I have two groups, each with three alphas.

Each alpha in group 0 has 1.4T data and each alpha in group 1 has 1.1T data.

After rebalance, one of the alhpa becomes 338GB, and the other alhpa are 1.4T.

This 338GB one has been outputting A tick missed to fire. Node blocks too long! error.

Can I stop this alpha and copy the alpha data of the same group into it?

my dgraph version: v20.07

@Valdanito can you please share alpha and zero logs for further investigation? It would be really helpful in understanding what went wrong.

This happens when we’re producing more ticks than what we can process. All operations in raft are dependent on the ticker.

@Valdanito How long has the cluster been running?
We’ve seen these messages in zero nodes. Can you confirm you’re seeing it in alpha nodes?

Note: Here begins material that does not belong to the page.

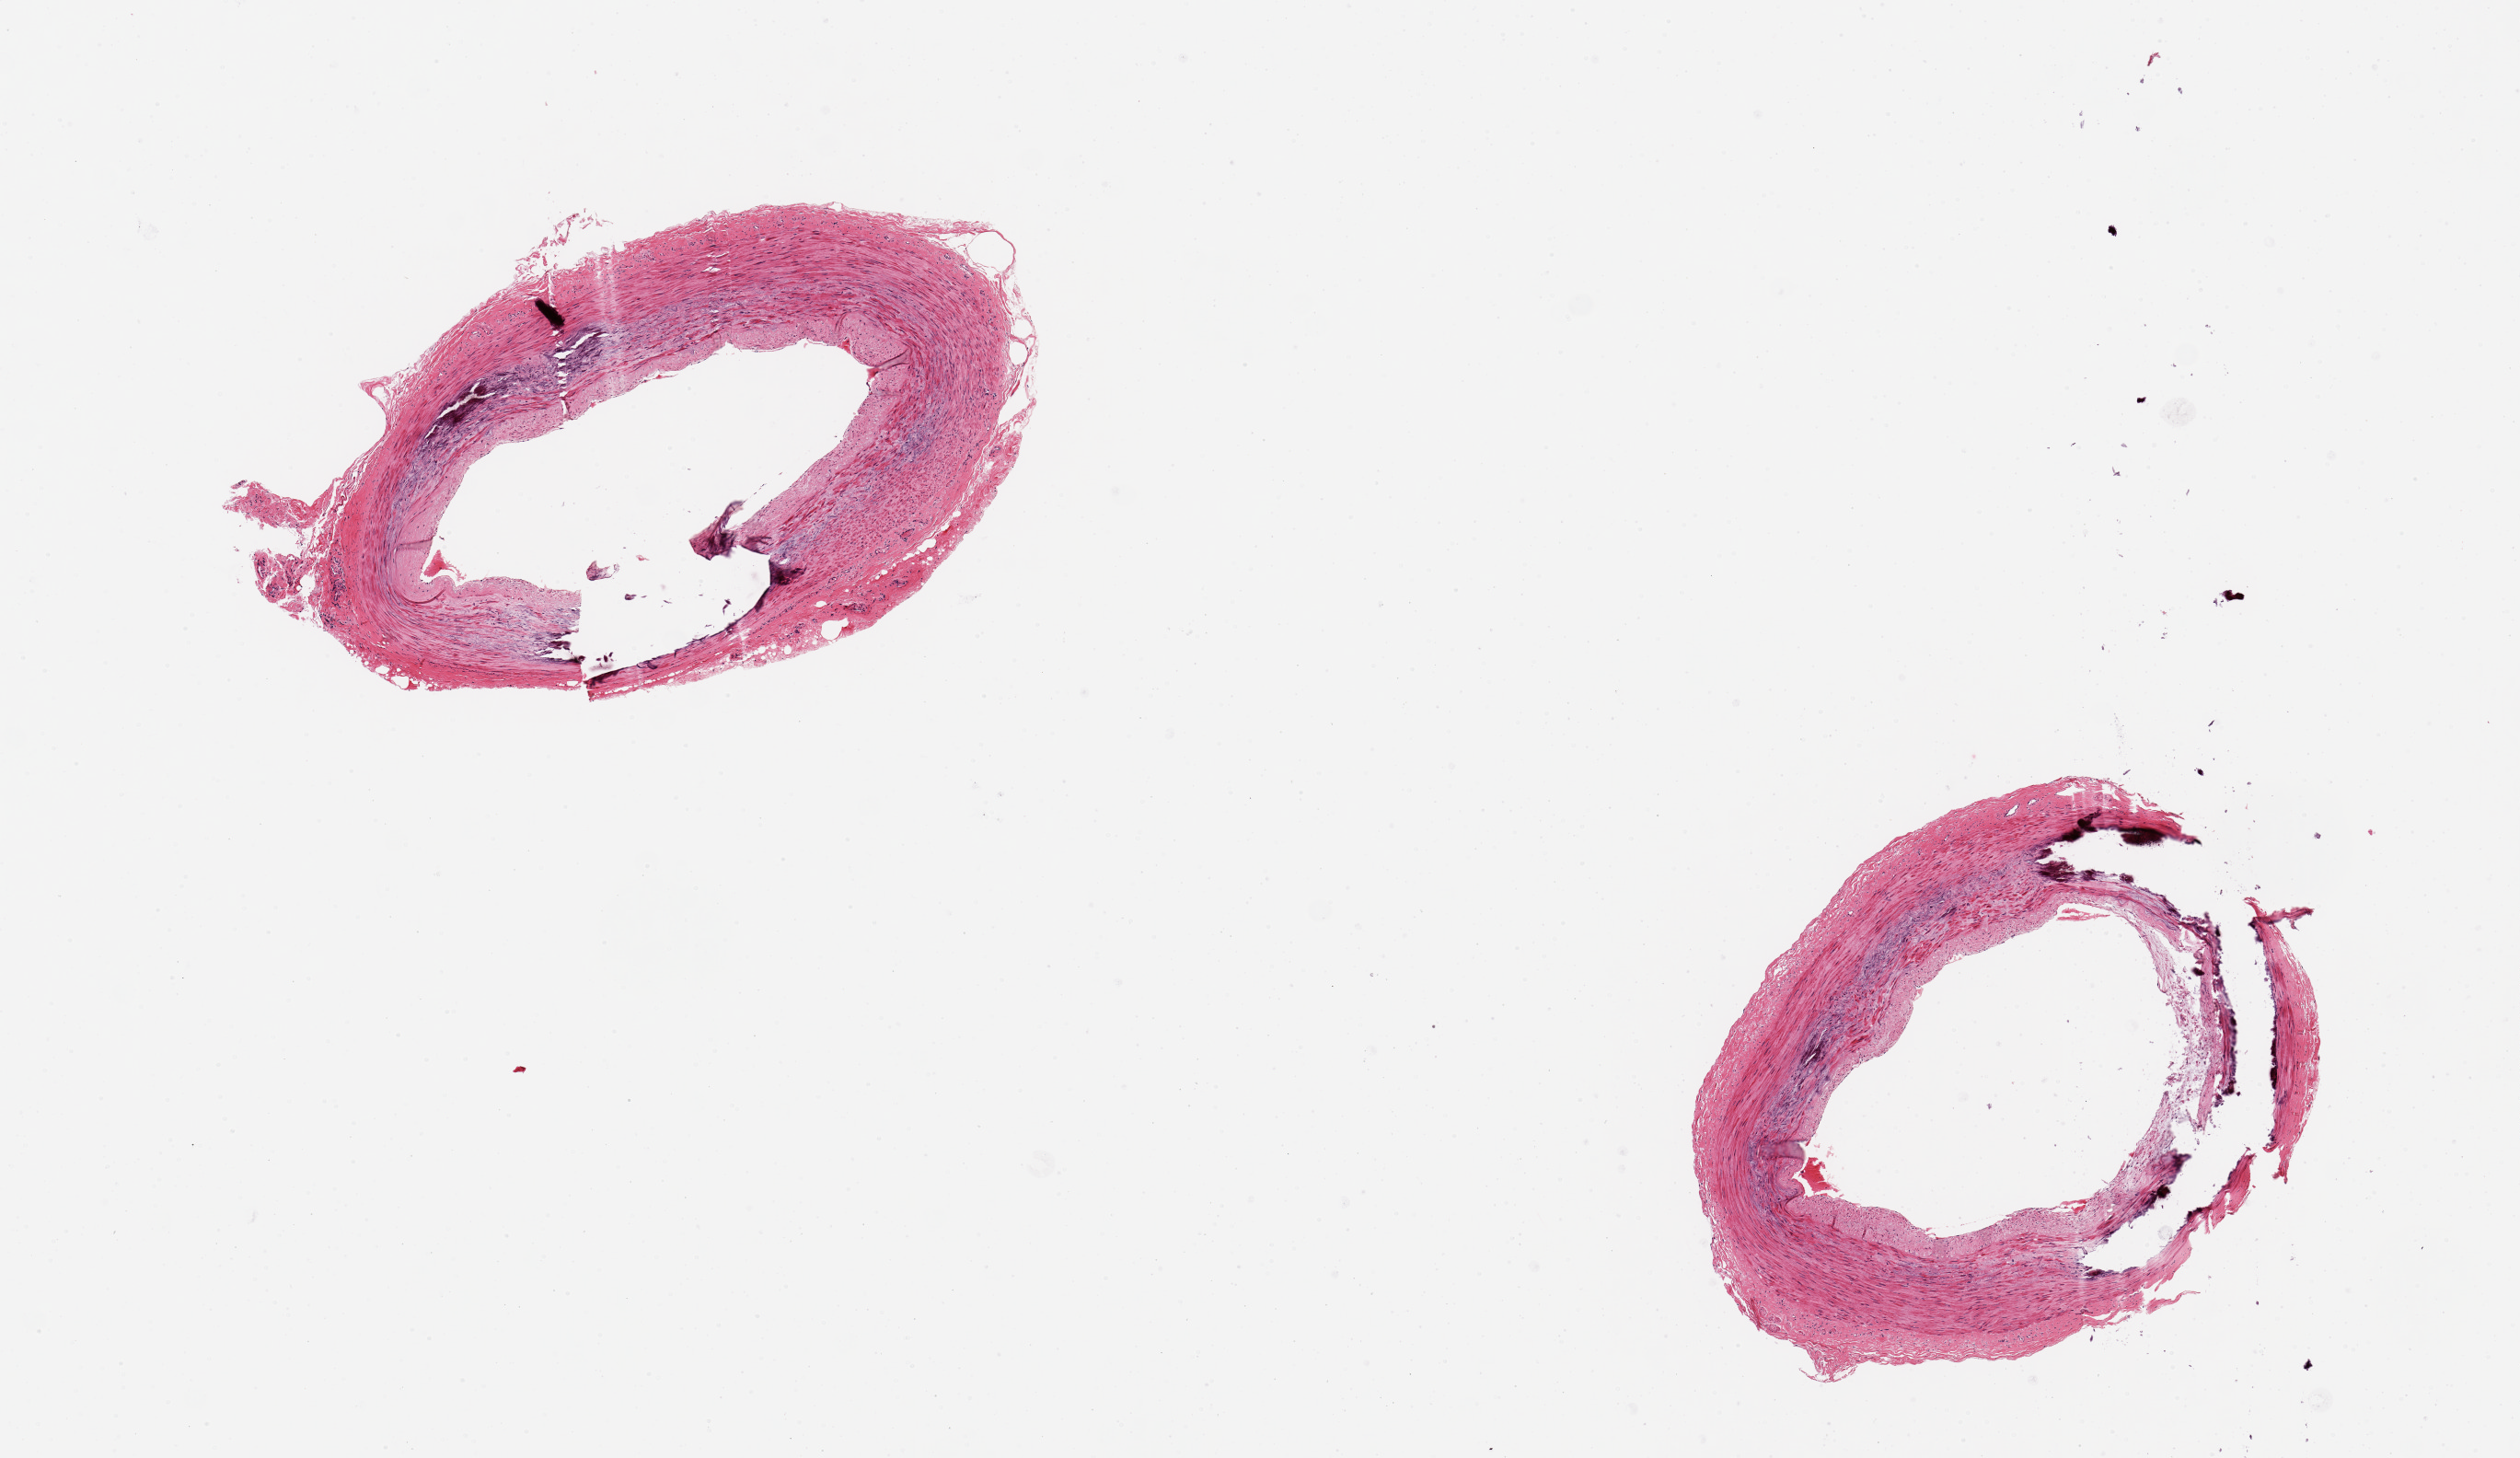
Haematoxylin and eosin whole-slide image, whole scanned area (about 10.8 x 6.3 mm, from a 20x scan) shown as a low-resolution overview. PAXgene-fixed paraffin-embedded (PFPE) section. Sampled site (target tissue): tibial artery. Donor tissue sample. Donor: male.
- review note (as recorded): 2 aliquots, ~2.5mm d; Monckeberg's sclerosis noted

Each node has its own state. You shouldn’t copy over the data directory. You could add a new node to the group and the leader will stream the data to the new node (which is much better than copy-pasting the directory since the leader will stream only the valid data and it will clean up your disk too). This operation is generally safe but you should take a backup.

Also see
https://github.com/etcd-io/etcd/issues/9939
https://github.com/dgraph-io/dgraph/issues/2541

Thank you, it will be fine after a while, no useful information is found in the log, but the data is always 338GB :joy:

Thank you very much!

I just hit this error.
Any clue to resolve this?

  • Cloud: AKS
  • dgraph version: v21.12.0
  • cluster config: one zero, 3 alpha
  • Alpha: one NVMe SSD disk 1.6 T; 48 GB RAM
  • Zero: two NVMe SSD disks each 1.6 T, 128 GB RAM

I hit this blocking error after running Live Uploader for about 6 hours.